Flucht aus der Krim: Warum russische Beamte ihre Familien bis zum 21. Juni in Sicherheit bringen wollen.

Flucht aus der Krim: Warum russische Beamte ihre Familien bis zum 21. Juni in Sicherheit bringen wollen
Flucht aus der Krim: Warum russische Beamte ihre Familien bis zum 21. Juni in Sicherheit bringen wollen

Hektik unter Besatzern: Partisanen melden verstärkte Aktivität

Nach Angaben von UATV: Die Untergrundbewegung 'Atesch' beobachtet derzeit eine deutliche Zunahme der Betriebsamkeit unter den russischen Besatzungsbeamten und Sicherheitskräften auf der Krim. Wie die Partisanen berichten, setzen die Funktionäre alles daran, ihre Angehörigen und ihr Eigentum bis spätestens zum 21. Juni aus der Region zu schaffen. Dieses verzweifelte Handeln wird als klares Zeichen für die wachsende Anspannung und die Furcht der Besatzer vor den unmittelbaren Konsequenzen des Krieges gewertet. Offenbar rechnen sie mit einer Eskalation, die sie selbst in Gefahr bringen könnte.

Ukraine kontrolliert die Lebensader zur Krim

Der ehemalige Chef des ukrainischen Auslandsgeheimdienstes (2005-2010), General Mykola Malomusch, erklärte, dass die ukrainischen Verteidigungskräfte die wichtige Landverbindung zur Krim nun unter Feuerkontrolle haben.

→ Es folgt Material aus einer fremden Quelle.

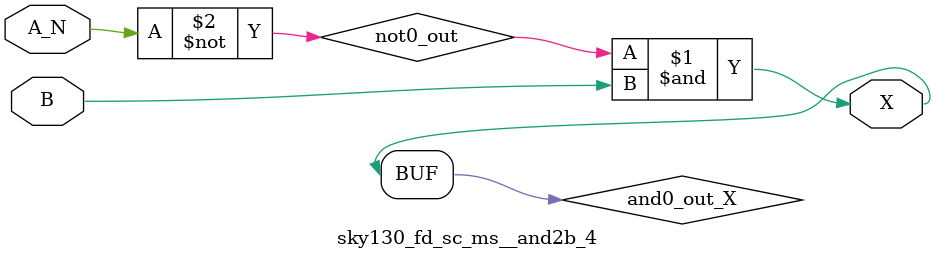
<source format=v>
/*
 * Copyright 2020 The SkyWater PDK Authors
 *
 * Licensed under the Apache License, Version 2.0 (the "License");
 * you may not use this file except in compliance with the License.
 * You may obtain a copy of the License at
 *
 *     https://www.apache.org/licenses/LICENSE-2.0
 *
 * Unless required by applicable law or agreed to in writing, software
 * distributed under the License is distributed on an "AS IS" BASIS,
 * WITHOUT WARRANTIES OR CONDITIONS OF ANY KIND, either express or implied.
 * See the License for the specific language governing permissions and
 * limitations under the License.
 *
 * SPDX-License-Identifier: Apache-2.0
*/


`ifndef SKY130_FD_SC_MS__AND2B_4_FUNCTIONAL_V
`define SKY130_FD_SC_MS__AND2B_4_FUNCTIONAL_V

/**
 * and2b: 2-input AND, first input inverted.
 *
 * Verilog simulation functional model.
 */

`timescale 1ns / 1ps
`default_nettype none

`celldefine
module sky130_fd_sc_ms__and2b_4 (
    X  ,
    A_N,
    B
);

    // Module ports
    output X  ;
    input  A_N;
    input  B  ;

    // Local signals
    wire not0_out  ;
    wire and0_out_X;

    //  Name  Output      Other arguments
    not not0 (not0_out  , A_N            );
    and and0 (and0_out_X, not0_out, B    );
    buf buf0 (X         , and0_out_X     );

endmodule
`endcelldefine

`default_nettype wire
`endif  // SKY130_FD_SC_MS__AND2B_4_FUNCTIONAL_V

</source>
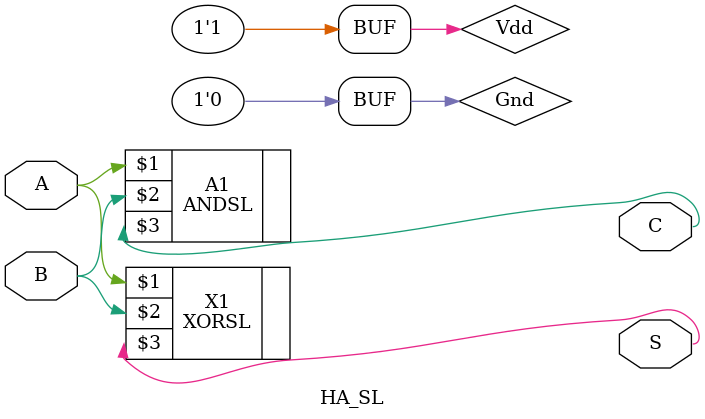
<source format=v>
module HA_SL(A,B,S,C);
input A,B;
output S,C;
supply1 Vdd;
supply0 Gnd;
XORSL X1(A,B,S);
ANDSL A1(A,B,C);
endmodule

</source>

'Durch Angriffe mit Drohnen, Raketen und Flugzeugen über große Entfernungen wurde die Logistik der russischen Armee auf der Halbinsel gestört'
, so seine Einschätzung. Diese strategische Entwicklung zwingt die Besatzungsmacht vermutlich zu einer grundlegenden Neuausrichtung ihrer Pläne und könnte die Evakuierungsbemühungen der Beamten weiter beschleunigen.

Die Flucht der Familien der Besatzungsverwaltung und die erfolgreiche Unterbrechung der Nachschubwege sind daher starke Indikatoren für eine mögliche Wende der militärischen Lage auf der Krim. Die Operationen der 'Atesch'-Partisanen und die Aktionen der ukrainischen Armee stehen im Zentrum des Geschehens, während die Entwicklungen in der Region weiterhin sehr dynamisch sind. Es ist entscheidend, die nächsten Schritte beider Seiten genau zu verfolgen, da sie den gesamten Kriegsverlauf und die Sicherheitslage in der Ukraine maßgeblich beeinflussen könnten.

Die Lage bleibt angespannt und wandelbar, sodass wir jederzeit mit neuen Herausforderungen und Entscheidungen rechnen müssen, die das Kräfteverhältnis in der Region verschieben werden.